At the beginning, %ebp is usually set to %esp. If I set up the stack pointer to some particular location, does the base pointer also change?
And do I need to change it to a new location, say $(newstacklocation - 4)?
At the beginning, %ebp is usually set to %esp. If I set up the stack pointer to some particular location, does the base pointer also change?
And do I need to change it to a new location, say $(newstacklocation - 4)?
The base pointer and the stack pointer are separate registers. The base pointer only changes when you set it to a new value. Setting the stack pointer does not implicitly change any other general purpose registers.

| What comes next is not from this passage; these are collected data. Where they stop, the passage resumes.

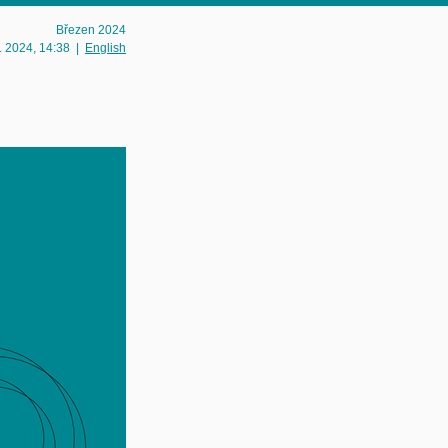
Březen 2024
3. 2024
, 14:38
|
English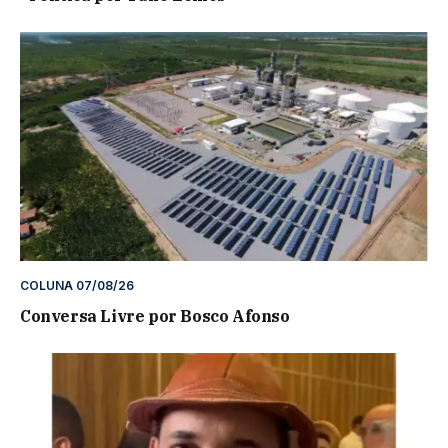
COLUNA 07/08/26
Conversa Livre por Bosco Afonso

Incidentally, this is the whole reason for keeping a base pointer around: if you push or pop the stack, the stack pointer changes and so do all esp-relative offsets. The base pointer does not change however, so ebp-relative offsets for variables on the stack remain constant. This makes writing functions in assembly much easier as you can amend the stack frame without having to fix all the stack offsets.
Instructions only do what they say in Intel/AMD's manual, in the Operation section.

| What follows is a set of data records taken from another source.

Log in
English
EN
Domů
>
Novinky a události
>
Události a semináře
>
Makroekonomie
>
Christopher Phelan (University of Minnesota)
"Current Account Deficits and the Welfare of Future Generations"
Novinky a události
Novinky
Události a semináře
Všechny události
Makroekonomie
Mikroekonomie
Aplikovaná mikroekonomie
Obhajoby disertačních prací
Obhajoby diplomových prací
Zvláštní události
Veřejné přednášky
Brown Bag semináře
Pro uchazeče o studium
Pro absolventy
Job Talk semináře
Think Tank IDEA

sub $12, %esp is no different from sub $12, %eax. SUB modifies the destination register (and EFLAGS with the condition codes), that's all.
And EIP advances to the next instruction, the same as always. Not usually mentioned for non-branch instructions, but running any instruction does advance EIP.
There is no other magic effect on the architectural state. This is assembly language. Everything is just bytes in memory or registers. Anything that you want to happen to those bytes, you have to make it happen yourself by making the CPU run instructions.
If you use an instruction like leave, then yes it will change both ESP and EBP, equivalent to
mov %ebp, %esp
pop %ebp
Because that's what it says in the manual for leave.